=== Listed entries ===
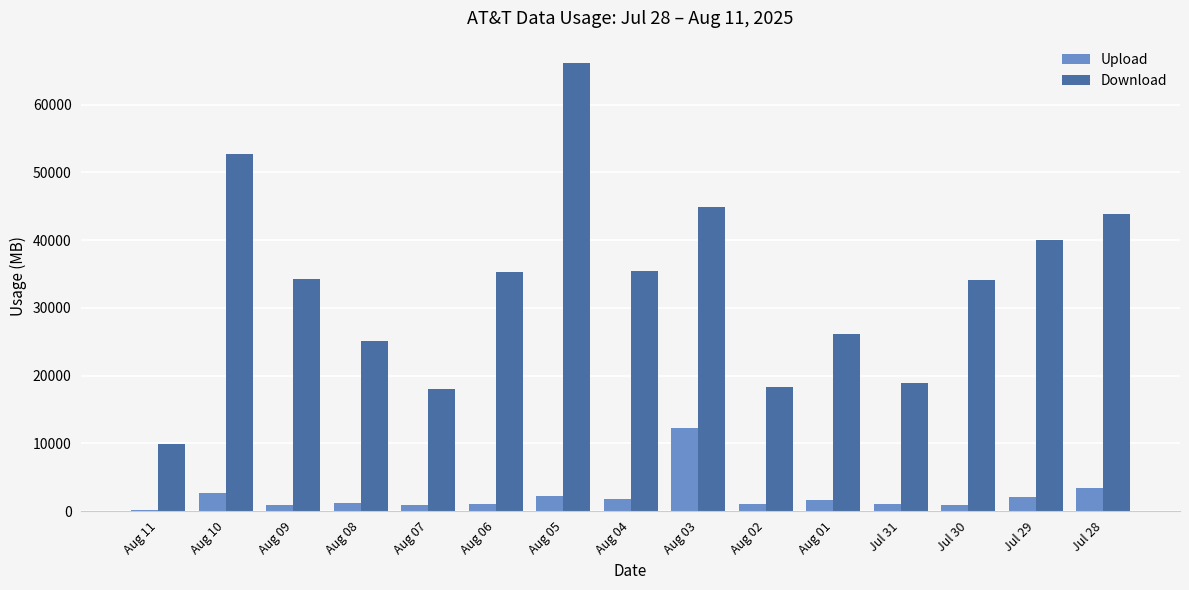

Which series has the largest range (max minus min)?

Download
===
=== Listed entries ===
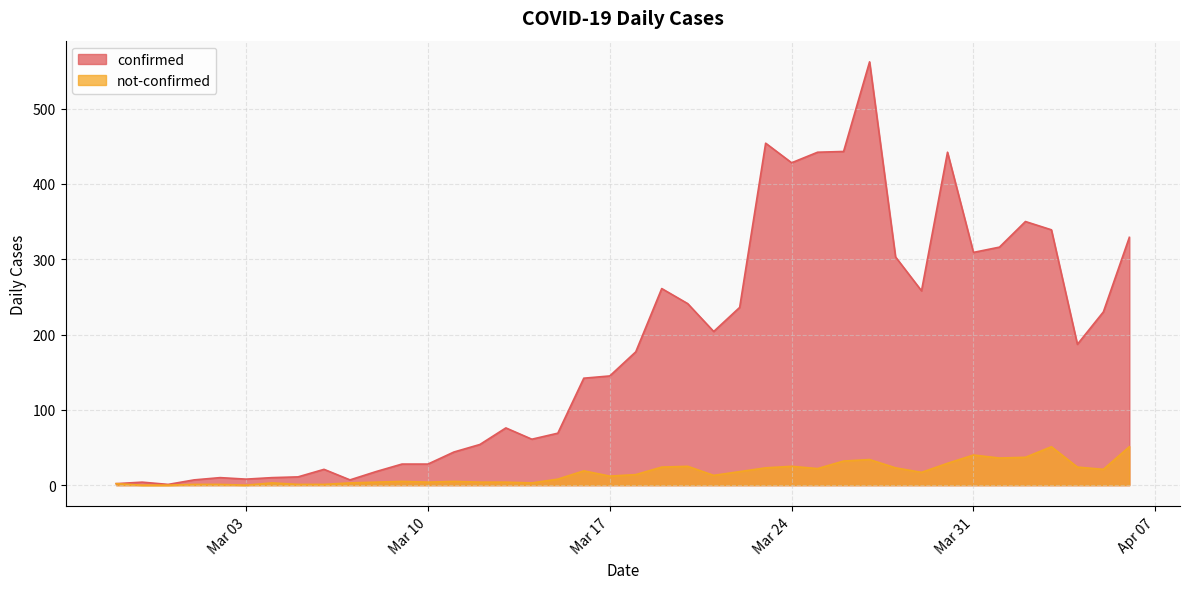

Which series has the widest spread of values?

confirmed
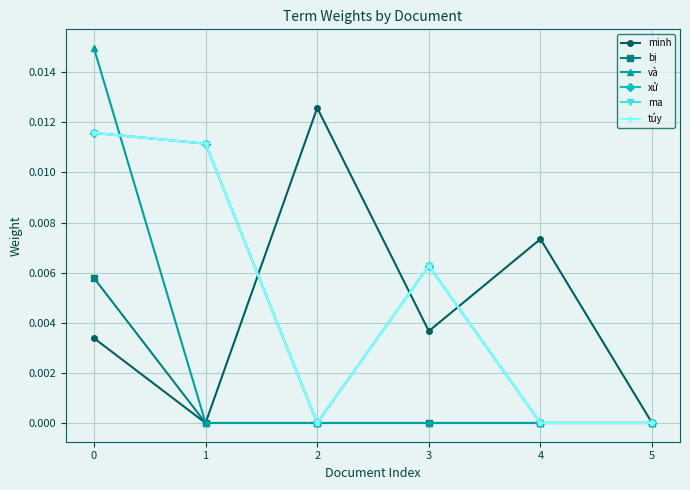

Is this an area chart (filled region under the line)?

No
===
=== Listed entries ===
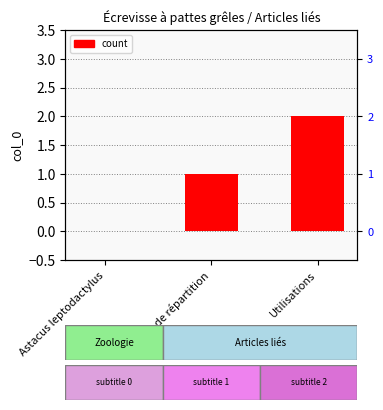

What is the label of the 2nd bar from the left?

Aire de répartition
===
## [Your objective]
Rewrite the stretch of material from the line containing "Which series has the widest spread of values?" through the line containing "Is this an area", replacing "widest spread" with "greatest spread" and changing nothing else. Leave the pictures out.

## [Task output]
Which series has the greatest spread of values?

confirmed

Is this an area chart (filled region under the line)?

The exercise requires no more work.